Basta (FdI): ''Congelare i ristorni dei frontalieri danneggerebbe solo i Comuni''

vco -

No al congelamento dei 25 milioni derivanti dalle trattenute in busta paga ai lavoratori delle province di confine, vincolandoli all’esecuzione di opere d’interesse transfrontaliero quali  la messa in sicurezza delle statali 34 del Lago Maggiore e 337 delle Valle Vigezzo.

Fabio Basta, domese, esponente di Fratelli d’Italia, rigetta la proposta del presidente del Consiglio di stato, Claudio Zali (Lega dei Ticinesi),che chiede di trattenere i 25 milioni di franchi dei ristorni spettanti ai comuni di residenza delle province di VCO, Como, Lecco e Sondrio su un conto, che rimarrebbe bloccato fino ad avvenuta esecuzione delle opere d’interesse comune. Una chiara accusa alla situazione della viabilità nelle province italiane di confine, VCO compreso.

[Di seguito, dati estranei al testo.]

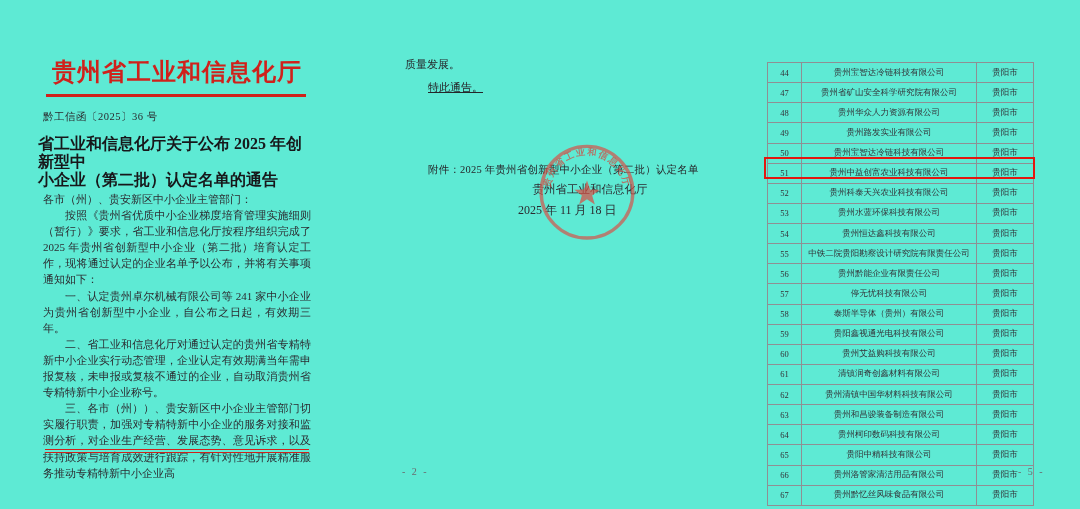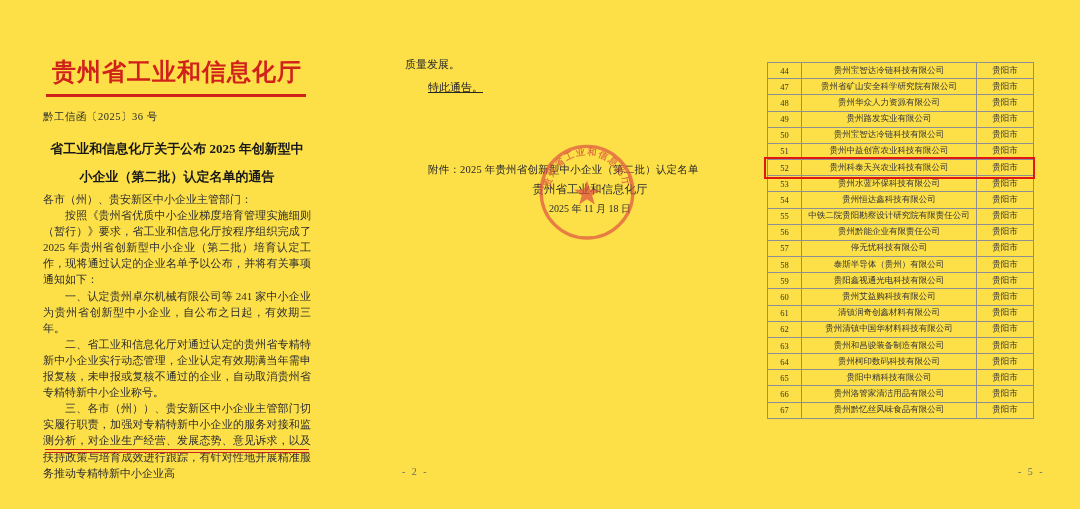--- a/index.html
+++ b/index.html
@@ -1,58 +1,58 @@
 <!DOCTYPE html>
 <html><head>
 <meta charset="utf-8">
 <style>
   html,body { margin:0; padding:0; background:#ffffff; }
   .canvas {
-    position:relative; width:1080px; height:509px; background:#fde047;
+    position:relative; width:1080px; height:509px; background:#5eead4;
     font-family:"Liberation Serif","DejaVu Serif",serif; color:#26262a; overflow:hidden;
   }
   
   .agency-header {
     position:absolute; left:43px; top:56px; width:268px; text-align:center;
     font-size:24px; font-weight:700; color:#d0211b; letter-spacing:1px; white-space:nowrap;
   }
   .header-rule {
     position:absolute; left:46px; top:94px; width:260px; height:3px; background:#d0211b;
   }
   .doc-number {
     position:absolute; left:43px; top:110px; width:258px; 
     font-size:10.5px; color:#2a2a2e; letter-spacing:0.5px;
   }
   .doc-title {
-    position:absolute; left:38px; top:135px; width:278px; text-align:center;
-    font-size:13px; font-weight:700; line-height:28px; color:#17171a; margin:0;
+    position:absolute; left:38px; top:135px; width:278px; text-align:left;
+    font-size:16px; font-weight:700; line-height:18px; color:#17171a; margin:0;
   }
   .body-block {
     position:absolute; left:43px; top:191px; width:268px;
     font-size:11px; line-height:16.1px; text-align:justify; color:#2b2b30;
   }
   .body-block p { margin:0; text-indent:2em; }
   .body-block p.no-indent { text-indent:0; }
   .page1-bottom-rule {
     position:absolute; left:45px; top:449px; width:264px; height:2px;
     border-top:1.5px solid #cf211b; border-bottom:1.5px solid #cf211b;
   }
   
   .closing-1 { position:absolute; left:405px; top:57px; font-size:11px; }
   .closing-2 { position:absolute; left:428px; top:80px; font-size:11px;text-decoration:underline; }
   .attachment-line { position:absolute; left:428px; top:115px; font-size:10.5px; letter-spacing:0.2px;margin-top:48px; }
   .signer { position:absolute; left:518px; top:182px; width:144px; text-align:center; font-size:11.5px; color:#2b2b30; }
-  .sign-date { position:absolute; left:518px; top:202px; width:144px; text-align:center; font-size:10px; color:#2b2b30; }
+  .sign-date { position:absolute; left:518px; top:202px; width:144px; text-align:left; font-size:12px; color:#2b2b30; }
   .seal { position:absolute; left:537px; top:139px; width:100px; height:103px; opacity:0.82; }
   .page-num { position:absolute; font-size:10px; color:#6a6a6e; letter-spacing:2px; }
   .page-num.p2 { left:402px; top:466px; }
   .page-num.p5 { left:1018px; top:466px; }
   
   .company-table {
-    position:absolute; left:767px; top:62px; width:266px; height:357px;
+    position:absolute; left:767px; top:62px; width:266px; height:444px;
     border-collapse:collapse; table-layout:fixed;
     font-family:"Liberation Serif","DejaVu Serif",serif;
   }
   .company-table td {
     border:1px solid #8f8f93; padding:0 2px; font-size:8.5px; color:#333338;
     text-align:center; vertical-align:middle; white-space:nowrap; overflow:hidden;
   }
   .col-no { width:34px; } .col-name { width:175px; } .col-city { width:57px; }
   .highlight-box {
     position:absolute; left:764px; top:157px; width:267px; height:18px;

Secondo Zali l’Italia deve farsi carico di garantire collegamenti sicuri. Ma lo stop al versamento dei ristorni all’Italia potrebbe innescare una nuova crisi tra Svizzera e Italia.

Oggi Fabio Basta ricorda che ‘’se la Svizzera ha ragione a chiedere maggior sicurezza, come in fondo facciamo anche noi, vorrei ricordare che i soldi dei frontalieri non finiscono nelle casse dello Stato ma in quelle dei Comuni di confine. In pratica non verrebbe penalizzato lo Stato ma i Comuni che già sono in sofferenza e sono già obbligati a destinarli a opere che riguardano anche i frontalieri’’.